A gas turbine engine includes a turbomachinery core having a high pressure compressor, combustor, and high pressure turbine (“HPT”) in serial flow relationship. The core is operable in a known manner to generate a primary gas flow. The high pressure turbine includes annular arrays (“rows”) of stationary vanes or nozzles that direct the gases exiting the combustor into rotating blades or buckets. Collectively one row of nozzles and one row of blades make up a “stage.” Typically two or more stages are used in serial flow relationship. These components operate in an extremely high temperature environment and, thus, must often be cooled by air flow to ensure adequate service life.
Due to the operating temperatures within the gas turbine engine, it is desirable to utilize materials with low coefficients of thermal expansion. For example, to operate effectively in such strenuous temperature and pressure conditions, composite materials have been developed, such as ceramic matrix composite (CMC) materials. CMC materials provide both temperature and density advantages over metallic materials, thereby making the materials desirable options for manufacturing high temperature, hot gas path components. However, CMC materials also have unique mechanical properties that must be considered during the design and application of such materials within the interior of a gas turbine engine. For example, CMC materials have relatively low tensile ductility or low strain to failure as compared to metallic materials. As a result, CMC-based components are often not equipped to handle significant mechanical loading during operation of the gas turbine engine.
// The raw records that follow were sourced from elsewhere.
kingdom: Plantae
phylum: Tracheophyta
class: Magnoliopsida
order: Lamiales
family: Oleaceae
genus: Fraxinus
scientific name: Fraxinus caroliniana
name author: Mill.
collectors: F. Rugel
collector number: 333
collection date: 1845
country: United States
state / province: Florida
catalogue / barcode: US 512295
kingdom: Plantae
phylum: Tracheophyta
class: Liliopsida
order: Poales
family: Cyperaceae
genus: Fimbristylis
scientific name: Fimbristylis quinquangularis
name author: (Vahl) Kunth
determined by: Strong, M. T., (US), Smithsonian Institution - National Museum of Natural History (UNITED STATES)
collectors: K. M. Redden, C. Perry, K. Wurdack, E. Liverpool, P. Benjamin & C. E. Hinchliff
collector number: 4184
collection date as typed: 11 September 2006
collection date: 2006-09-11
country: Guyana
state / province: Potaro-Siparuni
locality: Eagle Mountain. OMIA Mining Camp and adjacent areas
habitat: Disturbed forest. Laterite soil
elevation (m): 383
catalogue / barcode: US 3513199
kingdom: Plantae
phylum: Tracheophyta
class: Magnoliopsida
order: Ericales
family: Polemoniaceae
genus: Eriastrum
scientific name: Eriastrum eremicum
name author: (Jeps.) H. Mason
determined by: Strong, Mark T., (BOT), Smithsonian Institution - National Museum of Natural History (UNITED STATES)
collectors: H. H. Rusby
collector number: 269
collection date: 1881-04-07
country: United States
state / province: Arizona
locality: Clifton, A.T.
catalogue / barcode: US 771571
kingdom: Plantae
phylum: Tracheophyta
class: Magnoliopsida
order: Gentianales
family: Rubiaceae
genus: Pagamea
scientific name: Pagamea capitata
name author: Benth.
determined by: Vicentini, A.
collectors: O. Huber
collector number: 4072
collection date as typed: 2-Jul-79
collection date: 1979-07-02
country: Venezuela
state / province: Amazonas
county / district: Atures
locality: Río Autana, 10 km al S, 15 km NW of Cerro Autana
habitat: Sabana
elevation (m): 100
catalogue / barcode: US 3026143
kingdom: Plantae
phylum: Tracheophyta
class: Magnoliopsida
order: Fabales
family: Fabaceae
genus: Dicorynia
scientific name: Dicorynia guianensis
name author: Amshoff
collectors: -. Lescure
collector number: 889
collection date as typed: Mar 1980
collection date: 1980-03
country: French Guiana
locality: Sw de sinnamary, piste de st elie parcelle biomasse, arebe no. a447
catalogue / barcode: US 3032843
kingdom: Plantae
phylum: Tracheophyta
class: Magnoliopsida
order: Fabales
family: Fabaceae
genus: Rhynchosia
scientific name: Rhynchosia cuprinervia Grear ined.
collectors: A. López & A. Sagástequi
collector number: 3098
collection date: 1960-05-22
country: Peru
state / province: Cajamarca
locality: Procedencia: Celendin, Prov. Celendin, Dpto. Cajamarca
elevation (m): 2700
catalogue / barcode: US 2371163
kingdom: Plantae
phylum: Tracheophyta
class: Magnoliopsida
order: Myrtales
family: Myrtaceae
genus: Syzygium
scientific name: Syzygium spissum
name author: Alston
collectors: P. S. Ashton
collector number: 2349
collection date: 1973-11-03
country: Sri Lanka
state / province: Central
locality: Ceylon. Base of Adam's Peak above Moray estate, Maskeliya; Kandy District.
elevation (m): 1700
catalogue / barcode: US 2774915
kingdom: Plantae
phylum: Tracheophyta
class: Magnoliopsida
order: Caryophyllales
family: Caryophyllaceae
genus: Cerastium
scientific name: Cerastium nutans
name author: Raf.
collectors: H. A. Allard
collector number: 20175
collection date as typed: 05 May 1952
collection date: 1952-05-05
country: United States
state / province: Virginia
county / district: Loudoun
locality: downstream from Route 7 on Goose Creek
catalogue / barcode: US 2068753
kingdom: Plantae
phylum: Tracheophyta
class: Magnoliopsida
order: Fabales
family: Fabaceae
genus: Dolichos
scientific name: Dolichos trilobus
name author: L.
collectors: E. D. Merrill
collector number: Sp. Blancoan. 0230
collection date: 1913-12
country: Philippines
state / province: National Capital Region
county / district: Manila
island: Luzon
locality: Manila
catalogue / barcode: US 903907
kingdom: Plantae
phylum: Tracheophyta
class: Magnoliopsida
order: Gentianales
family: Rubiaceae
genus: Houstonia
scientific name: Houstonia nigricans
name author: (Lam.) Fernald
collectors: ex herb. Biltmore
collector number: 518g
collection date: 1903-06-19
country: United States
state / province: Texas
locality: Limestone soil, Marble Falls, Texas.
In this regard, attempts have been made to form nozzle vanes from CMC materials to increase the high temperature capabilities of such components. However, these prior attempts have not fully addressed the mechanical loading issues for the nozzle vanes, thereby leading to durability challenges for the CMC-based components.
Accordingly, an improved nozzle segment assembly that provides increased mechanical support for CMC-based nozzle vanes would be welcomed in the technology.